Reproduce the closing part of the entries exactly: the line with "right knee: (105, 96)" and all lines after it, ending with the last line, and nothing else.

··· The data

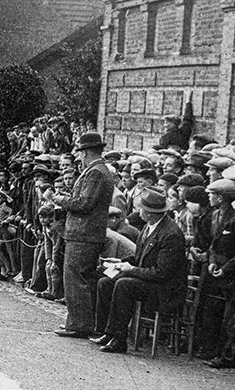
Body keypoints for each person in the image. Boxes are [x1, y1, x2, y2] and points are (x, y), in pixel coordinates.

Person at [91, 186, 187, 353]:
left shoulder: (170, 234)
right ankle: (106, 331)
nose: (137, 211)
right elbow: (139, 257)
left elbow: (161, 272)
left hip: (165, 290)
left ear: (150, 212)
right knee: (106, 281)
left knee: (124, 285)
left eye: (140, 208)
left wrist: (131, 269)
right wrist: (120, 262)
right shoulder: (149, 226)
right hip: (148, 281)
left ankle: (119, 339)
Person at [54, 132, 115, 338]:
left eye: (80, 152)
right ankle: (79, 321)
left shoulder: (96, 172)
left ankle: (79, 324)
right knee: (80, 278)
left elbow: (84, 203)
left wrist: (59, 199)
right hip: (85, 233)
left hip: (84, 234)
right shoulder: (97, 170)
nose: (79, 157)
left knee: (75, 277)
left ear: (87, 152)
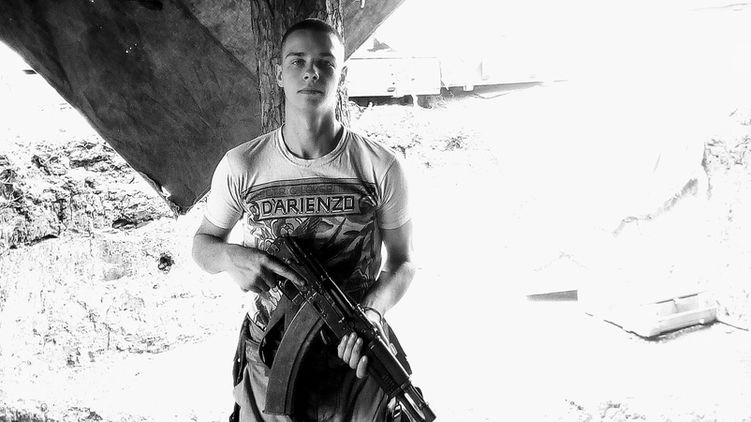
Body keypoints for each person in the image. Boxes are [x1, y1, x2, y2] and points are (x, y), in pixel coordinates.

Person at [192, 18, 415, 422]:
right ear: (278, 74)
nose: (311, 72)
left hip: (354, 359)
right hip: (271, 357)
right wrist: (228, 257)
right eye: (297, 62)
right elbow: (203, 244)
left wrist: (372, 313)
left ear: (341, 74)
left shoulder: (380, 166)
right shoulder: (243, 165)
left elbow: (403, 262)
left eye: (325, 63)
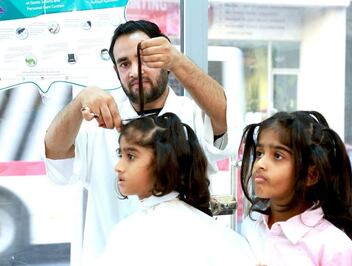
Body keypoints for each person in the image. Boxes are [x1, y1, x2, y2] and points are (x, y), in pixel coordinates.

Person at [44, 20, 240, 265]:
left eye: (146, 58)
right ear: (116, 72)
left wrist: (178, 60)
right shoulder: (101, 121)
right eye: (124, 64)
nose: (135, 71)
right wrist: (80, 100)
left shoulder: (191, 116)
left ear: (165, 61)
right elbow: (55, 155)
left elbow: (225, 116)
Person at [95, 112, 256, 266]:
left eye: (131, 156)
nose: (118, 167)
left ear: (163, 161)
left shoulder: (158, 236)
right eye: (120, 155)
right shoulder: (129, 230)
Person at [239, 110, 352, 266]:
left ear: (310, 175)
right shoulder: (250, 228)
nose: (259, 164)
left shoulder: (333, 247)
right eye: (259, 153)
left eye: (277, 156)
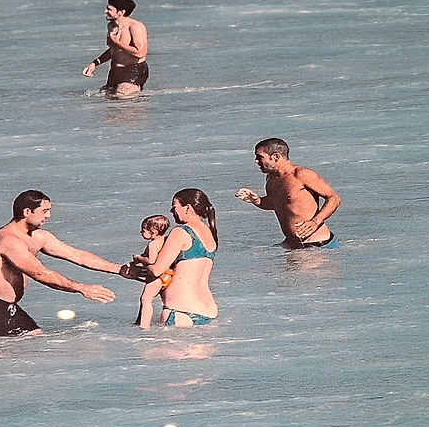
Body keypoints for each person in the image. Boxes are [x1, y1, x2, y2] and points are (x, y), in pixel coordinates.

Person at [0, 190, 137, 339]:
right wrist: (82, 288)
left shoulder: (39, 237)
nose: (49, 216)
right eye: (44, 211)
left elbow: (78, 256)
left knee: (37, 340)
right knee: (0, 360)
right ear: (27, 212)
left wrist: (120, 270)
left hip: (8, 307)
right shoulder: (7, 240)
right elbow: (40, 273)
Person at [236, 138, 342, 249]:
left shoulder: (301, 174)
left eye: (259, 157)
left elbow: (334, 198)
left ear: (276, 157)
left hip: (318, 244)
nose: (256, 161)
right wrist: (257, 200)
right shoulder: (271, 179)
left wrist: (315, 222)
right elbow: (278, 203)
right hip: (293, 244)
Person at [144, 189, 218, 327]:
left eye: (174, 208)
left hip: (181, 311)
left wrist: (139, 262)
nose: (172, 212)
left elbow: (156, 270)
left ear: (188, 208)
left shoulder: (181, 232)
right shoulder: (209, 233)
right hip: (208, 311)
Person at [81, 0, 149, 97]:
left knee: (122, 95)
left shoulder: (135, 27)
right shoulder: (111, 26)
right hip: (115, 71)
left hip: (134, 70)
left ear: (121, 12)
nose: (105, 11)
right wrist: (95, 63)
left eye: (109, 9)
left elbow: (140, 53)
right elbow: (114, 50)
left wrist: (116, 42)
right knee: (105, 96)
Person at [131, 215, 172, 329]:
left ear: (153, 232)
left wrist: (139, 258)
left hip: (157, 277)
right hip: (167, 275)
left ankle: (144, 326)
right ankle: (140, 321)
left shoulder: (153, 244)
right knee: (163, 301)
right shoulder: (165, 241)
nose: (141, 232)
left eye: (143, 230)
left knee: (145, 299)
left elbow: (151, 260)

······

(Answer space)
right knee: (105, 96)
Person at [131, 215, 172, 329]:
left ear: (153, 232)
left wrist: (139, 258)
left hip: (157, 277)
right hip: (167, 275)
left ankle: (144, 326)
right ankle: (140, 321)
left shoulder: (153, 244)
right knee: (163, 301)
right shoulder: (165, 241)
nose: (141, 232)
left eye: (143, 230)
left knee: (145, 299)
left elbow: (151, 260)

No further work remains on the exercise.